» **The task**
Exact copy, pictures omitted: the line holding "جرّبه مجانًا لمدة" and every line after it down to the end of the entries.

Start of Input data

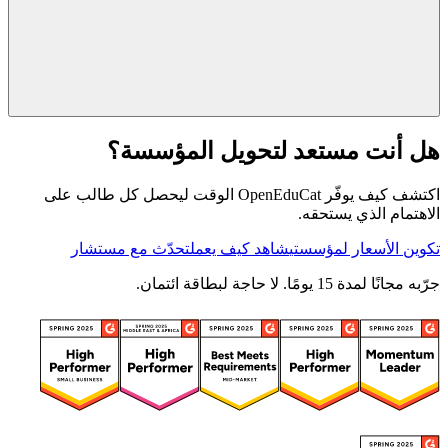
هل أنت مستعد لتحويل المؤسسة؟
اكتشف كيف يوفّر OpenEduCat الوقت ليحصل كل طالب على
الاهتمام الذي يستحقه.
تكوين الأسعار لمؤسستي
شاهد كيف يعمل
تحدّث مع مستشار
جرّبه مجانًا لمدة 15 يومًا. لا حاجة لبطاقة ائتمان.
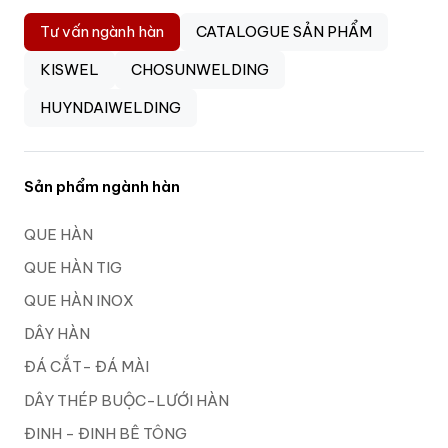
Tư vấn ngành hàn
CATALOGUE SẢN PHẨM
KISWEL
CHOSUNWELDING
HUYNDAIWELDING
Sản phẩm ngành hàn
QUE HÀN
QUE HÀN TIG
QUE HÀN INOX
DÂY HÀN
ĐÁ CẮT- ĐÁ MÀI
DÂY THÉP BUỘC-LƯỚI HÀN
ĐINH - ĐINH BÊ TÔNG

End of Input data

» **The answer**
جرّبه مجانًا لمدة 15 يومًا. لا حاجة لبطاقة ائتمان.
Tư vấn ngành hàn
CATALOGUE SẢN PHẨM
KISWEL
CHOSUNWELDING
HUYNDAIWELDING
Sản phẩm ngành hàn
QUE HÀN
QUE HÀN TIG
QUE HÀN INOX
DÂY HÀN
ĐÁ CẮT- ĐÁ MÀI
DÂY THÉP BUỘC-LƯỚI HÀN
ĐINH - ĐINH BÊ TÔNG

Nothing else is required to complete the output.